Développons des campagnes de sensibilisation financées par une taxe et des établissements différents des éco-organismes, afin de changer notre vision des choses et de réinterroger notre modèle économique, au-delà de nos seuls modes de vie.
Enfin, généralisons les politiques territoriales, à travers un volet « Plastiques » dans les Programmes locaux de prévention des déchets ménagers et assimilés (PLPDMA). Des actions comme « Paris sans plastique » ou le plan « Nice Zéro plastique » sont encore trop rares.

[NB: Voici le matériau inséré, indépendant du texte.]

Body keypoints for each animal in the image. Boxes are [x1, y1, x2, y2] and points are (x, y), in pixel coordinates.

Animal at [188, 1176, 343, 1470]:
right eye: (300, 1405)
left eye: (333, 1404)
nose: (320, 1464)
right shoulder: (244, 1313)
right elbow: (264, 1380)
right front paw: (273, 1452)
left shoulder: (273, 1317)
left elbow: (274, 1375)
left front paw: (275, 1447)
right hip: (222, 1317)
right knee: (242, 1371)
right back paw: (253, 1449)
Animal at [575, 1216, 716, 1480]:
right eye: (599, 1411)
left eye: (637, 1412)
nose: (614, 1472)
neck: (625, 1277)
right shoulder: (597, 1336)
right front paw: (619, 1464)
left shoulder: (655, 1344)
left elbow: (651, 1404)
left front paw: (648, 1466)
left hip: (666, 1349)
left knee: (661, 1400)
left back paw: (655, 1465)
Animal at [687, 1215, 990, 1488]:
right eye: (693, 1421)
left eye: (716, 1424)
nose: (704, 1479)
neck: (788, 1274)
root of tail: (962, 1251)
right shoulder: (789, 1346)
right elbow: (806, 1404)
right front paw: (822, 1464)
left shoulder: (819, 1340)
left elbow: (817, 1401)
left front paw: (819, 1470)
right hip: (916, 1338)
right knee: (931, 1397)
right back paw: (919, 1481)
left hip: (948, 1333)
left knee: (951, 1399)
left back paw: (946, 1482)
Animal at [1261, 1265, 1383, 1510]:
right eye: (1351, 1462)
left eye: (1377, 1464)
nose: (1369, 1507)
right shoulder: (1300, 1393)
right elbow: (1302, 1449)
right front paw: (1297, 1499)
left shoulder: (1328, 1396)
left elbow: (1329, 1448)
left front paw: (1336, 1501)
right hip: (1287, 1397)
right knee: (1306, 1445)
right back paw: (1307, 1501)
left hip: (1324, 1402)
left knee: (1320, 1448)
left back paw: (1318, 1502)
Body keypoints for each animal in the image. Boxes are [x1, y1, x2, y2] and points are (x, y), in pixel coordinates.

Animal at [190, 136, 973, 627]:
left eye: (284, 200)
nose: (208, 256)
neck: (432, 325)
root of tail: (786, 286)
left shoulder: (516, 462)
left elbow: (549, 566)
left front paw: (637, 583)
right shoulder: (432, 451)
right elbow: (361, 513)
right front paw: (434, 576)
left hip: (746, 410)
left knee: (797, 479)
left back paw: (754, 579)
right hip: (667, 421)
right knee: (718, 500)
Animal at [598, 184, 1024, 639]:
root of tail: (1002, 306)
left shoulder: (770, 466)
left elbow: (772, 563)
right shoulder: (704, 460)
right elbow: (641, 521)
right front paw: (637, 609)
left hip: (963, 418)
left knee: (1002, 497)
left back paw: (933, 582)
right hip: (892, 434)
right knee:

La stratégie qui voudrait tout miser sur le zéro plastique est pour l’heure peu réaliste, d’autant que dans certains secteurs, la santé par exemple, les plastiques sont utiles. Supprimer tous les plastiques impliquerait de devoir recourir à des alternatives coûteuses en ressources ou polluantes à fabriquer, tel l’inox ou le bois, voire d’autres matériaux nobles qu’il faut veiller à préserver.
Revenir au niveau de production de plastiques d’il y a 20 ans pourrait être un objectif atteignable, à condition que leur réduction et leur recyclabilité soient des priorités. La solution se trouve certainement du côté des matériaux qui auraient des caractéristiques plastiques au sens premier du terme, c’est-à-dire malléables, répondant à un vrai besoin, biosourcés, réutilisables, compostables et recyclables.